__What to do__
Copy the lines below word for word, beginning with the line that contains "Rank the categories" and ending with the line that contains "Introductie, Doelen, Toetsvormen". Include both of those lines and nothing else.

__Data to examine__
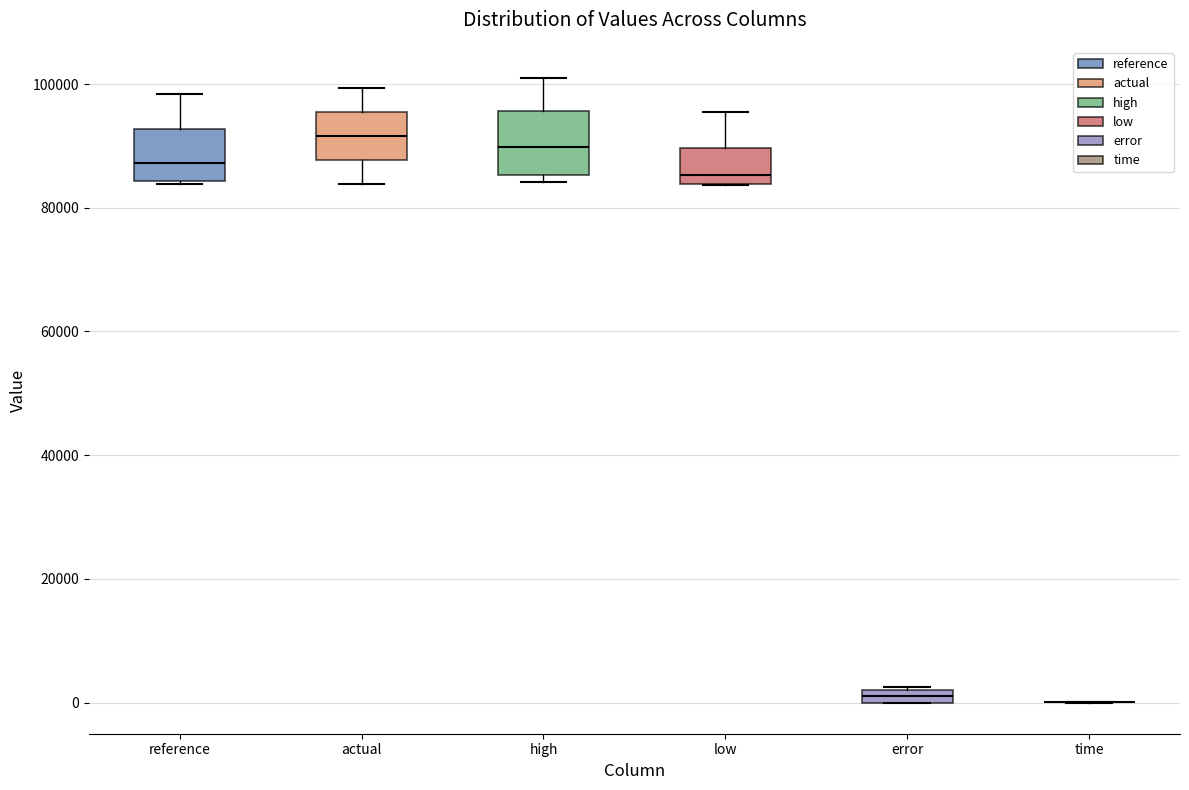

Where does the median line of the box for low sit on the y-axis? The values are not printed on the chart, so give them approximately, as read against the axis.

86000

---

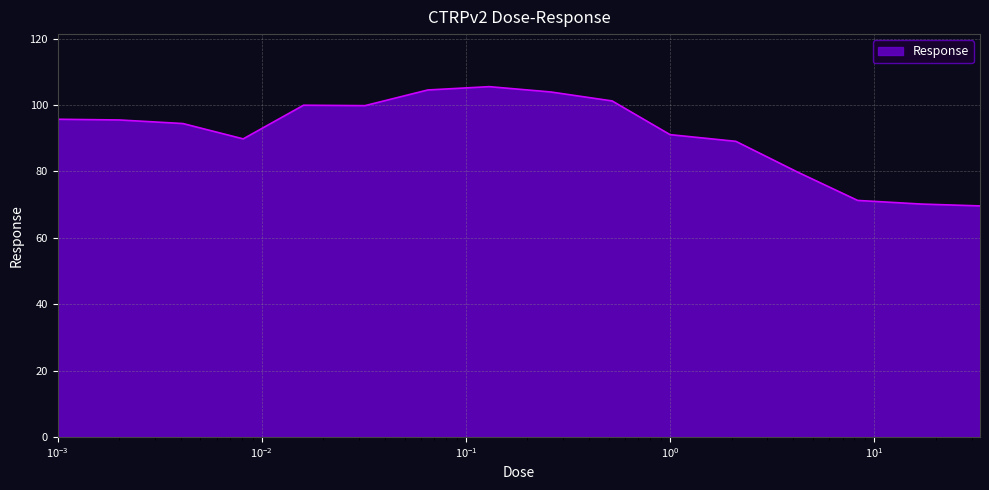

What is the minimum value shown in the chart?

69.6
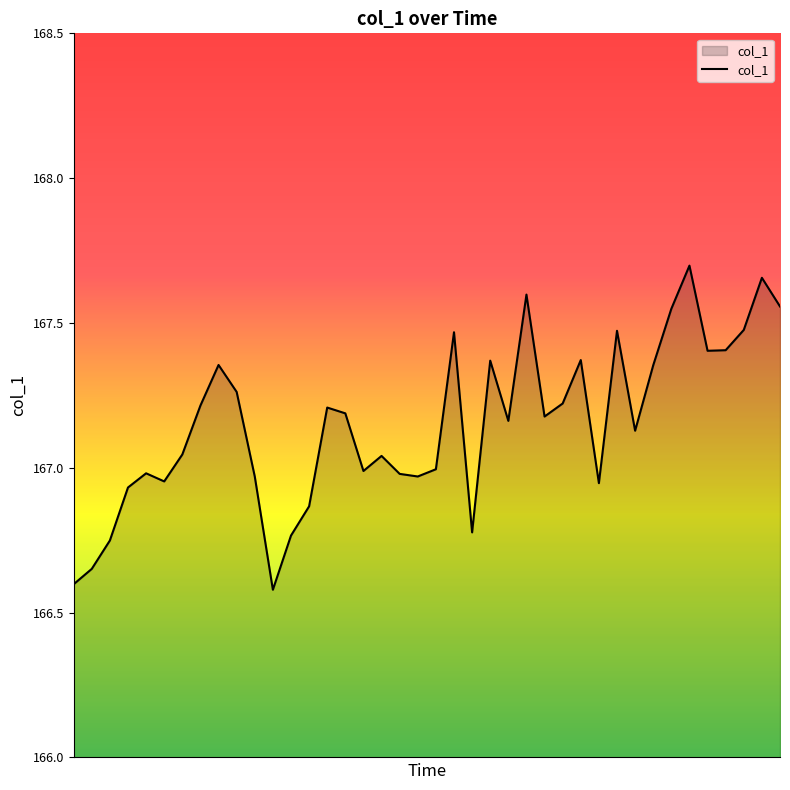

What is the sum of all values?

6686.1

--

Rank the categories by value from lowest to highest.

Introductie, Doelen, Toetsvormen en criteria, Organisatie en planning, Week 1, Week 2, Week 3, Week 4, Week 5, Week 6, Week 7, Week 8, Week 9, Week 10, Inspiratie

__Result for this exercise__
Rank the categories by value from lowest to highest.

Introductie, Doelen, Toetsvormen en criteria, Organisatie en planning, Week 1, Week 2, Week 3, Week 4, Week 5, Week 6, Week 7, Week 8, Week 9, Week 10, Inspiratie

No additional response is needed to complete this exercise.